1. 环境配置
IDEA 2019
Maven项目
pom.xml
<?xml version="1.0" encoding="UTF-8"?>
<project xmlns="http://maven.apache.org/POM/4.0.0"
xmlns:xsi="http://www.w3.org/2001/XMLSchema-instance"
xsi:schemaLocation="http://maven.apache.org/POM/4.0.0 http://maven.apache.org/xsd/maven-4.0.0.xsd">
<modelVersion>4.0.0</modelVersion>
<groupId>Spark</groupId>
<artifactId>Spark</artifactId>
<version>1.0-SNAPSHOT</version>
<properties>
<scala.version>2.11.8</scala.version>
<hadoop.version>2.6.5</hadoop.version>
<spark.version>2.3.3</spark.version>
</properties>
<dependencies>
<!--添加Spark依赖-->
<dependency>
<groupId>org.apache.spark</groupId>
<artifactId>spark-core_2.11</artifactId>
<version>${spark.version}</version>
</dependency>
<!--添加Scala依赖-->
<dependency>
<groupId>org.scala-lang</groupId>
<artifactId>scala-library</artifactId>
<version>${scala.version}</version>
</dependency>
<!--添加Hadoop依赖-->
<dependency>
<groupId>org.apache.hadoop</groupId>
<artifactId>hadoop-client</artifactId>
<version>${hadoop.version}</version>
</dependency>
</dependencies>
</project>
2. 基于Scala语言的应用开发
package scala
import java.net.URI
import org.apache.hadoop.conf.Configuration
import org.apache.hadoop.fs.{FileSystem, Path}
import org.apache.spark.rdd.RDD
import org.apache.spark.{SparkConf, SparkContext}
object WordCount {
def main(args: Array[String]): Unit = {
//指定访问用户
System.setProperty("HADOOP_USER_NAME", "hadoop")

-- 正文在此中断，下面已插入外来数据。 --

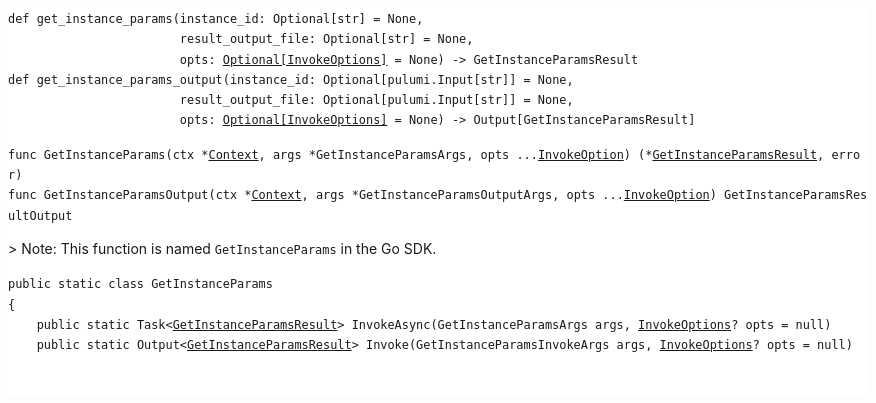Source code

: 

<div>
<pulumi-choosable type="language" values="python">
<div class="highlight"><pre class="chroma"><code class="language-python" data-lang="python"
><span class="k">def </span>get_instance_params<span class="p">(</span><span class="nx">instance_id</span><span class="p">:</span> <span class="nx">Optional[str]</span> = None<span class="p">,</span>
                        <span class="nx">result_output_file</span><span class="p">:</span> <span class="nx">Optional[str]</span> = None<span class="p">,</span>
                        <span class="nx">opts</span><span class="p">:</span> <span class="nx"><a href="/docs/reference/pkg/python/pulumi/#pulumi.InvokeOptions">Optional[InvokeOptions]</a></span> = None<span class="p">) -&gt;</span> <span>GetInstanceParamsResult</span
><span class="k">
def </span>get_instance_params_output<span class="p">(</span><span class="nx">instance_id</span><span class="p">:</span> <span class="nx">Optional[pulumi.Input[str]]</span> = None<span class="p">,</span>
                        <span class="nx">result_output_file</span><span class="p">:</span> <span class="nx">Optional[pulumi.Input[str]]</span> = None<span class="p">,</span>
                        <span class="nx">opts</span><span class="p">:</span> <span class="nx"><a href="/docs/reference/pkg/python/pulumi/#pulumi.InvokeOptions">Optional[InvokeOptions]</a></span> = None<span class="p">) -&gt;</span> <span>Output[GetInstanceParamsResult]</span
></code></pre></div>
</pulumi-choosable>
</div>


<div>
<pulumi-choosable type="language" values="go">
<div class="highlight"><pre class="chroma"><code class="language-go" data-lang="go"
><span class="k">func </span>GetInstanceParams<span class="p">(</span><span class="nx">ctx</span><span class="p"> *</span><span class="nx"><a href="https://pkg.go.dev/github.com/pulumi/pulumi/sdk/v3/go/pulumi?tab=doc#Context">Context</a></span><span class="p">,</span> <span class="nx">args</span><span class="p"> *</span><span class="nx">GetInstanceParamsArgs</span><span class="p">,</span> <span class="nx">opts</span><span class="p"> ...</span><span class="nx"><a href="https://pkg.go.dev/github.com/pulumi/pulumi/sdk/v3/go/pulumi?tab=doc#InvokeOption">InvokeOption</a></span><span class="p">) (*<span class="nx"><a href="#result">GetInstanceParamsResult</a></span>, error)</span
><span class="k">
func </span>GetInstanceParamsOutput<span class="p">(</span><span class="nx">ctx</span><span class="p"> *</span><span class="nx"><a href="https://pkg.go.dev/github.com/pulumi/pulumi/sdk/v3/go/pulumi?tab=doc#Context">Context</a></span><span class="p">,</span> <span class="nx">args</span><span class="p"> *</span><span class="nx">GetInstanceParamsOutputArgs</span><span class="p">,</span> <span class="nx">opts</span><span class="p"> ...</span><span class="nx"><a href="https://pkg.go.dev/github.com/pulumi/pulumi/sdk/v3/go/pulumi?tab=doc#InvokeOption">InvokeOption</a></span><span class="p">) GetInstanceParamsResultOutput</span
></code></pre></div>

&gt; Note: This function is named `GetInstanceParams` in the Go SDK.

</pulumi-choosable>
</div>


<div>
<pulumi-choosable type="language" values="csharp">
<div class="highlight"><pre class="chroma"><code class="language-csharp" data-lang="csharp"><span class="k">public static class </span><span class="nx">GetInstanceParams </span><span class="p">
{</span><span class="k">
    public static </span>Task&lt;<span class="nx"><a href="#result">GetInstanceParamsResult</a></span>> <span class="p">InvokeAsync(</span><span class="nx">GetInstanceParamsArgs</span><span class="p"> </span><span class="nx">args<span class="p">,</span> <span class="nx"><a href="/docs/reference/pkg/dotnet/Pulumi/Pulumi.InvokeOptions.html">InvokeOptions</a></span><span class="p">? </span><span class="nx">opts = null<span class="p">)</span><span class="k">
    public static </span>Output&lt;<span class="nx"><a href="#result">GetInstanceParamsResult</a></span>> <span class="p">Invoke(</span><span class="nx">GetInstanceParamsInvokeArgs</span><span class="p"> </span><span class="nx">args<span class="p">,</span> <span class="nx"><a href="/docs/reference/pkg/dotnet/Pulumi/Pulumi.InvokeOptions.html">InvokeOptions</a></span><span class="p">? </span><span class="nx">opts = null<span class="p">)</span><span class="p">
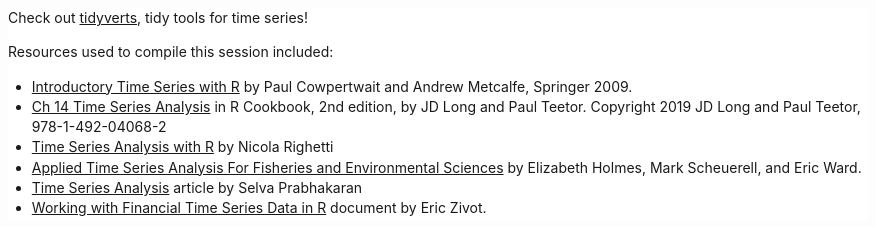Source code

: Check out [tidyverts](https://tidyverts.org/), tidy tools for time
series!

Resources used to compile this session included:

- [Introductory Time Series with
  R](https://link-springer-com.ezproxy.library.uq.edu.au/chapter/10.1007%2F978-0-387-88698-5_5)
  by Paul Cowpertwait and Andrew Metcalfe, Springer 2009.
- [Ch 14 Time Series Analysis](https://rc2e.com/timeseriesanalysis) in R
  Cookbook, 2nd edition, by JD Long and Paul Teetor. Copyright 2019 JD
  Long and Paul Teetor, 978-1-492-04068-2
- [Time Series Analysis with
  R](https://nicolarighetti.github.io/Time-Series-Analysis-With-R/) by
  Nicola Righetti
- [Applied Time Series Analysis For Fisheries and Environmental
  Sciences](https://atsa-es.github.io/atsa-labs/sec-boxjenkins-aug-dickey-fuller.html)
  by Elizabeth Holmes, Mark Scheuerell, and Eric Ward.
- [Time Series
  Analysis](http://r-statistics.co/Time-Series-Analysis-With-R.html)
  article by Selva Prabhakaran
- [Working with Financial Time Series Data in
  R](https://faculty.washington.edu/ezivot/econ424/Working%20with%20Time%20Series%20Data%20in%20R.pdf)
  document by Eric Zivot.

val conf: SparkConf = new SparkConf()
conf.setAppName("Local Scala Spark RDD")
conf.setMaster("local")
val sc: SparkContext = new SparkContext(conf)
val fp: RDD[String] = sc.textFile("hdfs://master001:9000//wordcount.txt", 1)

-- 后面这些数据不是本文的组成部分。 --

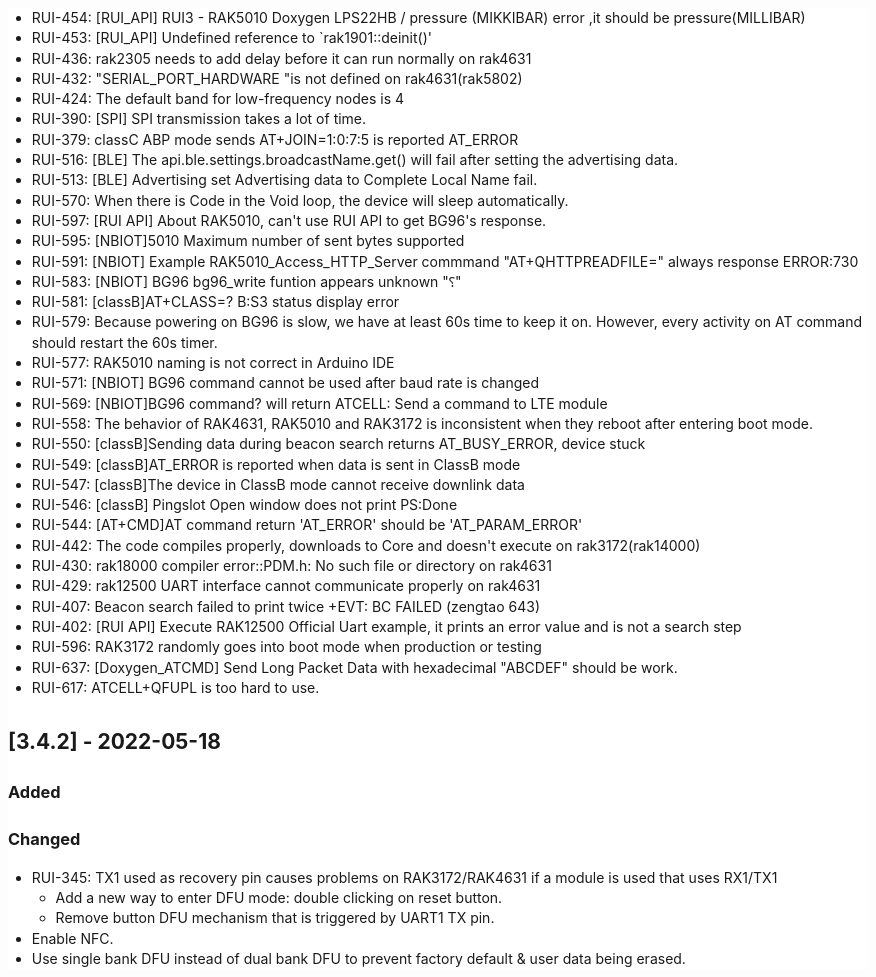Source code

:- RUI-454: [RUI_API] RUI3 - RAK5010 Doxygen LPS22HB / pressure (MIKKIBAR) error ,it should be pressure(MILLIBAR)
- RUI-453: [RUI_API] Undefined reference to `rak1901::deinit()'
- RUI-436: rak2305 needs to add delay before it can run normally on rak4631
- RUI-432: "SERIAL_PORT_HARDWARE "is not defined on rak4631(rak5802)
- RUI-424: The default band for low-frequency nodes is 4
- RUI-390: [SPI] SPI transmission takes a lot of time.
- RUI-379: classC ABP mode sends AT+JOIN=1:0:7:5 is reported AT_ERROR
- RUI-516: [BLE] The api.ble.settings.broadcastName.get() will fail after setting the advertising data.
- RUI-513: [BLE] Advertising set Advertising data to Complete Local Name fail.
- RUI-570: When there is Code in the Void loop, the device will sleep automatically.
- RUI-597: [RUI API] About RAK5010, can't use RUI API to get BG96's response.
- RUI-595: [NBIOT]5010 Maximum number of sent bytes supported
- RUI-591: [NBIOT] Example RAK5010_Access_HTTP_Server commmand "AT+QHTTPREADFILE=" always response ERROR:730
- RUI-583: [NBIOT] BG96 bg96_write funtion appears unknown "⸮"
- RUI-581: [classB]AT+CLASS=? B:S3 status display error
- RUI-579: Because powering on BG96 is slow, we have at least 60s time to keep it on. However, every activity on AT command should restart the 60s timer.
- RUI-577: RAK5010 naming is not correct in Arduino IDE
- RUI-571: [NBIOT] BG96 command cannot be used after baud rate is changed
- RUI-569: [NBIOT]BG96 command? will return ATCELL: Send a command to LTE module
- RUI-558: The behavior of RAK4631, RAK5010 and RAK3172 is inconsistent when they reboot after entering boot mode.
- RUI-550: [classB]Sending data during beacon search returns AT_BUSY_ERROR, device stuck
- RUI-549: [classB]AT_ERROR is reported when data is sent in ClassB mode
- RUI-547: [classB]The device in ClassB mode cannot receive downlink data
- RUI-546: [classB] Pingslot Open window does not print PS:Done
- RUI-544: [AT+CMD]AT command return 'AT_ERROR' should be 'AT_PARAM_ERROR'
- RUI-442: The code compiles properly, downloads to Core and doesn't execute on rak3172(rak14000)
- RUI-430: rak18000 compiler error::PDM.h: No such file or directory on rak4631
- RUI-429: rak12500 UART interface cannot communicate properly on rak4631
- RUI-407: Beacon search failed to print twice +EVT: BC FAILED (zengtao 643)
- RUI-402: [RUI API] Execute RAK12500 Official Uart example, it prints an error value and is not a search step
- RUI-596: RAK3172 randomly goes into boot mode when production or testing
- RUI-637: [Doxygen_ATCMD] Send Long Packet Data with hexadecimal "ABCDEF" should be work.
- RUI-617: ATCELL+QFUPL is too hard to use.

## [3.4.2] - 2022-05-18

### Added

### Changed
- RUI-345: TX1 used as recovery pin causes problems on RAK3172/RAK4631 if a module is used that uses RX1/TX1
  - Add a new way to enter DFU mode: double clicking on reset button.
  - Remove button DFU mechanism that is triggered by UART1 TX pin.
- Enable NFC.
- Use single bank DFU instead of dual bank DFU to prevent factory default & user data being erased.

val wordList: RDD[String] = fp.flatMap((line: String) => line.split(" "))
val tupleWordList: RDD[Tuple2[String, Int]] = wordList.map(word => (word, 1))
val tupleWordGroupList: RDD[Tuple2[String, Int]] = tupleWordList.reduceByKey(
(preValue: Int, nextValue: Int) => preValue + nextValue
)
//如果目录文件存在则删除
val path = new Path("hdfs://master001:9000//spark//output")

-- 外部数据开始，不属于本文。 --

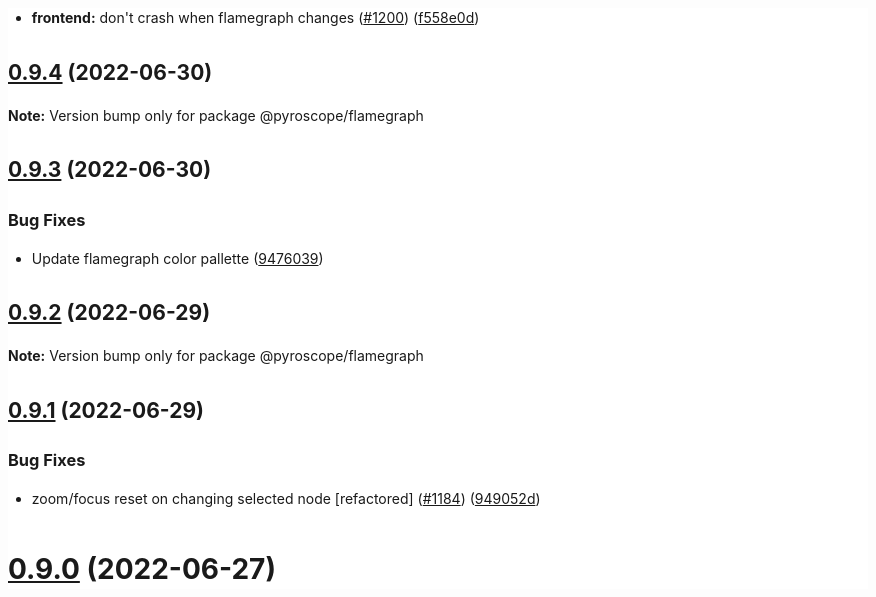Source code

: * **frontend:** don't crash when flamegraph changes ([#1200](https://github.com/pyroscope-io/pyroscope/issues/1200)) ([f558e0d](https://github.com/pyroscope-io/pyroscope/commit/f558e0d70e9341d0374dd17c33202e09979b1e38))





## [0.9.4](https://github.com/pyroscope-io/pyroscope/compare/@pyroscope/flamegraph@0.9.3...@pyroscope/flamegraph@0.9.4) (2022-06-30)

**Note:** Version bump only for package @pyroscope/flamegraph





## [0.9.3](https://github.com/pyroscope-io/pyroscope/compare/@pyroscope/flamegraph@0.9.2...@pyroscope/flamegraph@0.9.3) (2022-06-30)


### Bug Fixes

* Update flamegraph color pallette ([9476039](https://github.com/pyroscope-io/pyroscope/commit/9476039cff2fe5d06b11ad8748517d16b93f1cc1))





## [0.9.2](https://github.com/pyroscope-io/pyroscope/compare/@pyroscope/flamegraph@0.9.1...@pyroscope/flamegraph@0.9.2) (2022-06-29)

**Note:** Version bump only for package @pyroscope/flamegraph





## [0.9.1](https://github.com/pyroscope-io/pyroscope/compare/@pyroscope/flamegraph@0.9.0...@pyroscope/flamegraph@0.9.1) (2022-06-29)


### Bug Fixes

* zoom/focus reset on changing selected node [refactored] ([#1184](https://github.com/pyroscope-io/pyroscope/issues/1184)) ([949052d](https://github.com/pyroscope-io/pyroscope/commit/949052d6db23daedde589a6eaa7c06a4db527cab))





# [0.9.0](https://github.com/pyroscope-io/pyroscope/compare/@pyroscope/flamegraph@0.8.4...@pyroscope/flamegraph@0.9.0) (2022-06-27)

val hdfs = FileSystem.get(
new URI("hdfs://master001:9000//spark//output"), new Configuration()
)
if(hdfs.exists(path)) {
println("delete")
hdfs.delete(path, true)
}
tupleWordGroupList.saveAsTextFile("hdfs://master001:9000//spark//output")
}
}
3. 基于Java语言的应用开发
package test;
import java.io.IOException;
import java.net.URI;
import org.apache.hadoop.conf.Configuration;
import org.apache.hadoop.fs.FileSystem;
import org.apache.hadoop.fs.Path;
import org.apache.spark.SparkConf;
import org.apache.spark.api.java.JavaPairRDD;
import org.apache.spark.api.java.JavaRDD;
import org.apache.spark.api.java.JavaSparkContext;
import org.apache.spark.api.java.function.FlatMapFunction;
import org.apache.spark.api.java.function.Function2;
import org.apache.spark.api.java.function.PairFunction;
import scala.Tuple2;
import javax.swing.*;
import java.io.File;
import java.net.URISyntaxException;
import java.util.Arrays;
import java.util.Iterator;
import static java.sql.DriverManager.println;
public class WordCount {
private static void deleteDir(File f){
if(f.isFile() || f.listFiles().length == 0){
f.delete();
return;
}
File[] files = f.listFiles();
for(File fp:files)deleteDir(fp);
f.delete();
}
public static void main(String[] args) throws URISyntaxException {
//指定访问用户
System.setProperty("HADOOP_USER_NAME", "hadoop");
SparkConf conf = new SparkConf();
conf.setAppName("");
conf.setMaster("local");
JavaSparkContext sc = new JavaSparkContext(conf);
JavaRDD<String> lineRdd = sc.textFile("hdfs://master001:9000//wordcount.txt",1);
JavaRDD<String> wordRdd = lineRdd.flatMap(new FlatMapFunction<String, String>() {
public Iterator<String> call(String line) throws Exception {
String[] wordArr = line.split(" ");
return Arrays.asList(wordArr).iterator();
}
});
JavaPairRDD<String, Integer> wordTupleList = wordRdd.mapToPair(new PairFunction<String, String, Integer>() {
public Tuple2<String, Integer> call(String word) throws Exception {
return new Tuple2<String, Integer>(word, 1);
}
});
JavaPairRDD<String, Integer> wordGroupList = wordTupleList.reduceByKey(new Function2<Integer, Integer, Integer>() {
public Integer call(Integer v1, Integer v2) throws Exception {
return v1 + v2;
}
});
//如果文件存在则删除
Path path = new Path("hdfs://master001:9000//spark//output2");
FileSystem hdfs = null;
try {
hdfs = FileSystem.get(
new URI("hdfs://master001:9000//spark//output2"), new Configuration()
);
if(hdfs.exists(path)) {
println("delete");
hdfs.delete(path, true);
}
} catch (IOException e) {
e.printStackTrace();
}
wordGroupList.saveAsTextFile("hdfs://master001:9000//spark//output2");
}
}
4. 出现的BUG
Exception in thread "main" org.apache.hadoop.security.AccessControlException: Permission denied: user=11429, access=WRITE, inode="/spark":hadoop:supergroup:drwxr-xr-x
at org.apache.hadoop.hdfs.server.namenode.FSPermissionChecker.checkFsPermission(FSPermissionChecker.java:271)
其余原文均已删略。